§ Aim of the exercise: Retype only the lines below from the one with "3.9 Does the" to the one with "Almost 64 percent", inclusive, skipping every image.

§ Excerpted data:
________________________
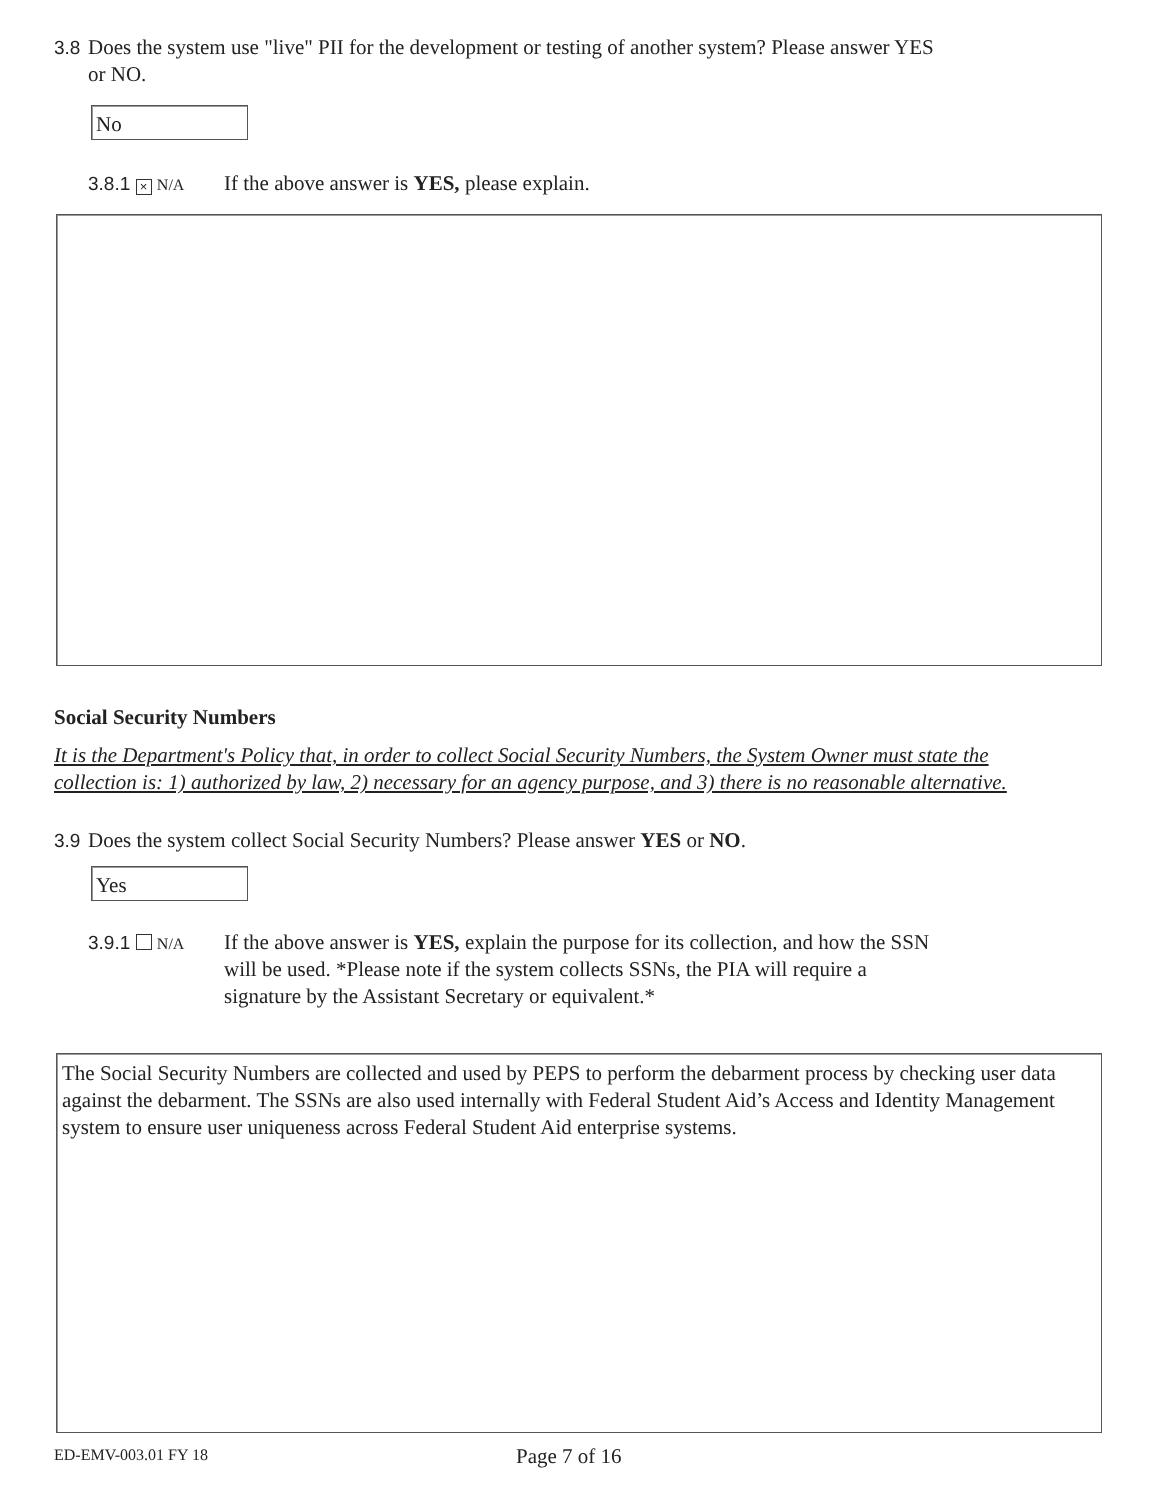3.8 Does the system use "live" PII for the development or testing of another system? Please answer YES
or NO.
No
3.8.1 × N/A
If the above answer is YES, please explain.
Social Security Numbers
It is the Department's Policy that, in order to collect Social Security Numbers, the System Owner must state the collection is: 1) authorized by law, 2) necessary for an agency purpose, and 3) there is no reasonable alternative.
3.9 Does the system collect Social Security Numbers? Please answer YES or NO.
Yes
3.9.1 N/A
If the above answer is YES, explain the purpose for its collection, and how the SSN will be used. *Please note if the system collects SSNs, the PIA will require a signature by the Assistant Secretary or equivalent.*
The Social Security Numbers are collected and used by PEPS to perform the debarment process by checking user data against the debarment. The SSNs are also used internally with Federal Student Aid’s Access and Identity Management system to ensure user uniqueness across Federal Student Aid enterprise systems.
ED-EMV-003.01 FY 18 Page 7 of 16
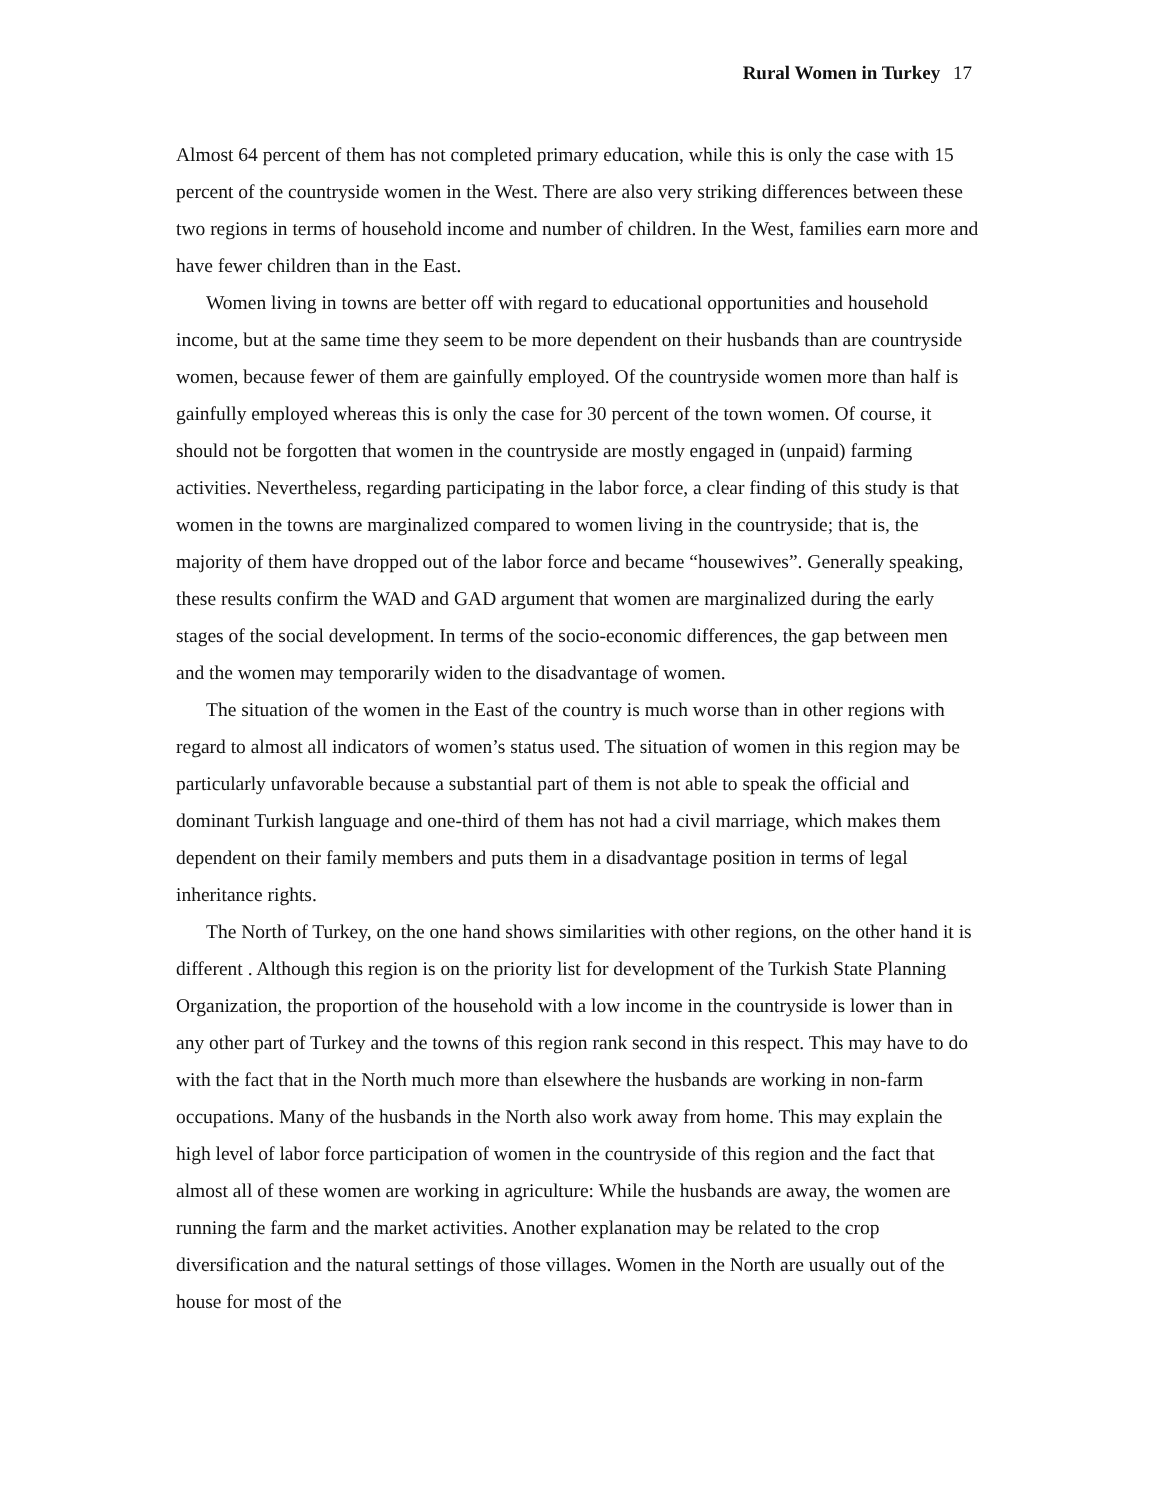Rural Women in Turkey 17
Almost 64 percent of them has not completed primary education, while this is only the case with 15 percent of the countryside women in the West. There are also very striking differences between these two regions in terms of household income and number of children. In the West, families earn more and have fewer children than in the East.
Women living in towns are better off with regard to educational opportunities and household income, but at the same time they seem to be more dependent on their husbands than are countryside women, because fewer of them are gainfully employed. Of the countryside women more than half is gainfully employed whereas this is only the case for 30 percent of the town women. Of course, it should not be forgotten that women in the countryside are mostly engaged in (unpaid) farming activities. Nevertheless, regarding participating in the labor force, a clear finding of this study is that women in the towns are marginalized compared to women living in the countryside; that is, the majority of them have dropped out of the labor force and became “housewives”. Generally speaking, these results confirm the WAD and GAD argument that women are marginalized during the early stages of the social development. In terms of the socio-economic differences, the gap between men and the women may temporarily widen to the disadvantage of women.
The situation of the women in the East of the country is much worse than in other regions with regard to almost all indicators of women’s status used. The situation of women in this region may be particularly unfavorable because a substantial part of them is not able to speak the official and dominant Turkish language and one-third of them has not had a civil marriage, which makes them dependent on their family members and puts them in a disadvantage position in terms of legal inheritance rights.
The North of Turkey, on the one hand shows similarities with other regions, on the other hand it is different . Although this region is on the priority list for development of the Turkish State Planning Organization, the proportion of the household with a low income in the countryside is lower than in any other part of Turkey and the towns of this region rank second in this respect. This may have to do with the fact that in the North much more than elsewhere the husbands are working in non-farm occupations. Many of the husbands in the North also work away from home. This may explain the high level of labor force participation of women in the countryside of this region and the fact that almost all of these women are working in agriculture: While the husbands are away, the women are running the farm and the market activities. Another explanation may be related to the crop diversification and the natural settings of those villages. Women in the North are usually out of the house for most of the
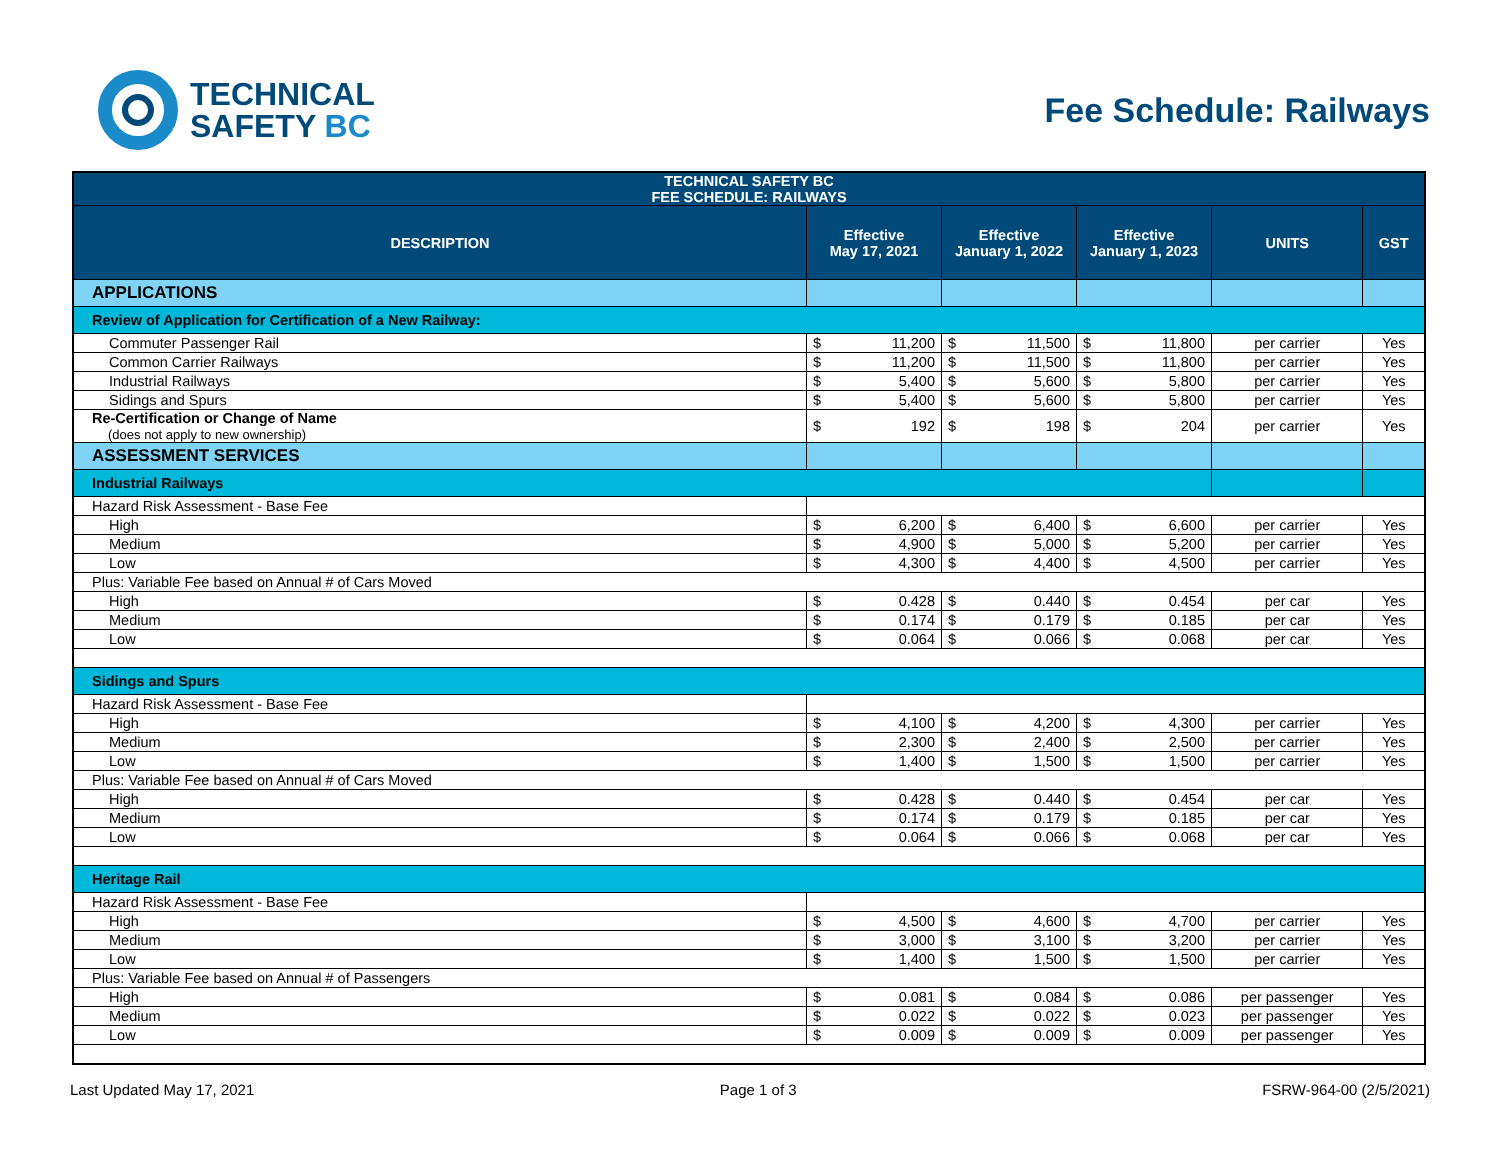TECHNICAL
SAFETY BC
Fee Schedule: Railways
| TECHNICAL SAFETY BC FEE SCHEDULE: RAILWAYS | | | | | | | | |
| DESCRIPTION | Effective May 17, 2021 | | Effective January 1, 2022 | | Effective January 1, 2023 | | UNITS | GST |
| APPLICATIONS | | | | | | | | |
| Review of Application for Certification of a New Railway: | | | | | | | | |
| Commuter Passenger Rail | $ | 11,200 | $ | 11,500 | $ | 11,800 | per carrier | Yes |
| Common Carrier Railways | $ | 11,200 | $ | 11,500 | $ | 11,800 | per carrier | Yes |
| Industrial Railways | $ | 5,400 | $ | 5,600 | $ | 5,800 | per carrier | Yes |
| Sidings and Spurs | $ | 5,400 | $ | 5,600 | $ | 5,800 | per carrier | Yes |
| Re-Certification or Change of Name (does not apply to new ownership) | $ | 192 | $ | 198 | $ | 204 | per carrier | Yes |
| ASSESSMENT SERVICES | | | | | | | | |
| Industrial Railways | | | | | | | | |
| Hazard Risk Assessment - Base Fee | | | | | | | | |
| High | $ | 6,200 | $ | 6,400 | $ | 6,600 | per carrier | Yes |
| Medium | $ | 4,900 | $ | 5,000 | $ | 5,200 | per carrier | Yes |
| Low | $ | 4,300 | $ | 4,400 | $ | 4,500 | per carrier | Yes |
| Plus: Variable Fee based on Annual # of Cars Moved | | | | | | | | |
| High | $ | 0.428 | $ | 0.440 | $ | 0.454 | per car | Yes |
| Medium | $ | 0.174 | $ | 0.179 | $ | 0.185 | per car | Yes |
| Low | $ | 0.064 | $ | 0.066 | $ | 0.068 | per car | Yes |
| Sidings and Spurs | | | | | | | | |
| Hazard Risk Assessment - Base Fee | | | | | | | | |
| High | $ | 4,100 | $ | 4,200 | $ | 4,300 | per carrier | Yes |
| Medium | $ | 2,300 | $ | 2,400 | $ | 2,500 | per carrier | Yes |
| Low | $ | 1,400 | $ | 1,500 | $ | 1,500 | per carrier | Yes |
| Plus: Variable Fee based on Annual # of Cars Moved | | | | | | | | |
| High | $ | 0.428 | $ | 0.440 | $ | 0.454 | per car | Yes |
| Medium | $ | 0.174 | $ | 0.179 | $ | 0.185 | per car | Yes |
| Low | $ | 0.064 | $ | 0.066 | $ | 0.068 | per car | Yes |
| Heritage Rail | | | | | | | | |
| Hazard Risk Assessment - Base Fee | | | | | | | | |
| High | $ | 4,500 | $ | 4,600 | $ | 4,700 | per carrier | Yes |
| Medium | $ | 3,000 | $ | 3,100 | $ | 3,200 | per carrier | Yes |
| Low | $ | 1,400 | $ | 1,500 | $ | 1,500 | per carrier | Yes |
| Plus: Variable Fee based on Annual # of Passengers | | | | | | | | |
| High | $ | 0.081 | $ | 0.084 | $ | 0.086 | per passenger | Yes |
| Medium | $ | 0.022 | $ | 0.022 | $ | 0.023 | per passenger | Yes |
| Low | $ | 0.009 | $ | 0.009 | $ | 0.009 | per passenger | Yes |
Last Updated May 17, 2021 Page 1 of 3 FSRW-964-00 (2/5/2021)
________________________
§ Exercise response:
3.9 Does the system collect Social Security Numbers? Please answer YES or NO.
Yes
3.9.1 N/A
If the above answer is YES, explain the purpose for its collection, and how the SSN will be used. *Please note if the system collects SSNs, the PIA will require a signature by the Assistant Secretary or equivalent.*
The Social Security Numbers are collected and used by PEPS to perform the debarment process by checking user data against the debarment. The SSNs are also used internally with Federal Student Aid’s Access and Identity Management system to ensure user uniqueness across Federal Student Aid enterprise systems.
ED-EMV-003.01 FY 18 Page 7 of 16
Rural Women in Turkey 17
Almost 64 percent of them has not completed primary education, while this is only the case with 15 percent of the countryside women in the West. There are also very striking differences between these two regions in terms of household income and number of children. In the West, families earn more and have fewer children than in the East.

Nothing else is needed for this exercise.